Work task - Your reply should hold exactly the lines from the one that contains "CJ Hopkinsas – „Nemanau, kad totalitarizmas" through the end of the data. Repeat them word for word.

Task data -

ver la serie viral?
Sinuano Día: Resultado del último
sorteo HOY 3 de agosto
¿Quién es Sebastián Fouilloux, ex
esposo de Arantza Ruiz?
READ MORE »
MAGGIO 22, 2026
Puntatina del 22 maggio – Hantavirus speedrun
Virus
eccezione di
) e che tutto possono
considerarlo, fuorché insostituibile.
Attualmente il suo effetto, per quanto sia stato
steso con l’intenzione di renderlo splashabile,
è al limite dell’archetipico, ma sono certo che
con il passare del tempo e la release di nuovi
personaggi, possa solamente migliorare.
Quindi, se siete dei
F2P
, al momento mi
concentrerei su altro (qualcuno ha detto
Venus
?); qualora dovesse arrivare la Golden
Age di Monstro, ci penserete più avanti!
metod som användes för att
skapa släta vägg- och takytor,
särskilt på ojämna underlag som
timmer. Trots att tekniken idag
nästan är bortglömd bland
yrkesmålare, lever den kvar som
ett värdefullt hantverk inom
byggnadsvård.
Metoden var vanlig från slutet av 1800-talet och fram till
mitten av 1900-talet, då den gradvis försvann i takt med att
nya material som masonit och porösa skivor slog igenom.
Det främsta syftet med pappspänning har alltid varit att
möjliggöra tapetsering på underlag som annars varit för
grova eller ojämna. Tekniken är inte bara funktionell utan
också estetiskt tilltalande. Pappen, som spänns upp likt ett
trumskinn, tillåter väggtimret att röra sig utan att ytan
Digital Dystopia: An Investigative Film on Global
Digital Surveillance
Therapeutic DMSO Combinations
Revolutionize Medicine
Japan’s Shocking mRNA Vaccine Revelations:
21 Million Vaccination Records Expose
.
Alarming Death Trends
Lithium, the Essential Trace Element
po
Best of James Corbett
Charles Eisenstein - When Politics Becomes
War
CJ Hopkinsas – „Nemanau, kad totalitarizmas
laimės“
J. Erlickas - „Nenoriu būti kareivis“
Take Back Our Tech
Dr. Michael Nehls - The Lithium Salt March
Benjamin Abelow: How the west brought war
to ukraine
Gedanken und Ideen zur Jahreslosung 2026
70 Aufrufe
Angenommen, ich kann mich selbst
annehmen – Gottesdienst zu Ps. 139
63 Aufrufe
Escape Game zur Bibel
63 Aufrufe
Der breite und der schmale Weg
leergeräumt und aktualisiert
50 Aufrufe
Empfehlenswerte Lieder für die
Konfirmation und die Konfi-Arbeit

Your response -
CJ Hopkinsas – „Nemanau, kad totalitarizmas
laimės“
J. Erlickas - „Nenoriu būti kareivis“
Take Back Our Tech
Dr. Michael Nehls - The Lithium Salt March
Benjamin Abelow: How the west brought war
to ukraine
Gedanken und Ideen zur Jahreslosung 2026
70 Aufrufe
Angenommen, ich kann mich selbst
annehmen – Gottesdienst zu Ps. 139
63 Aufrufe
Escape Game zur Bibel
63 Aufrufe
Der breite und der schmale Weg
leergeräumt und aktualisiert
50 Aufrufe
Empfehlenswerte Lieder für die
Konfirmation und die Konfi-Arbeit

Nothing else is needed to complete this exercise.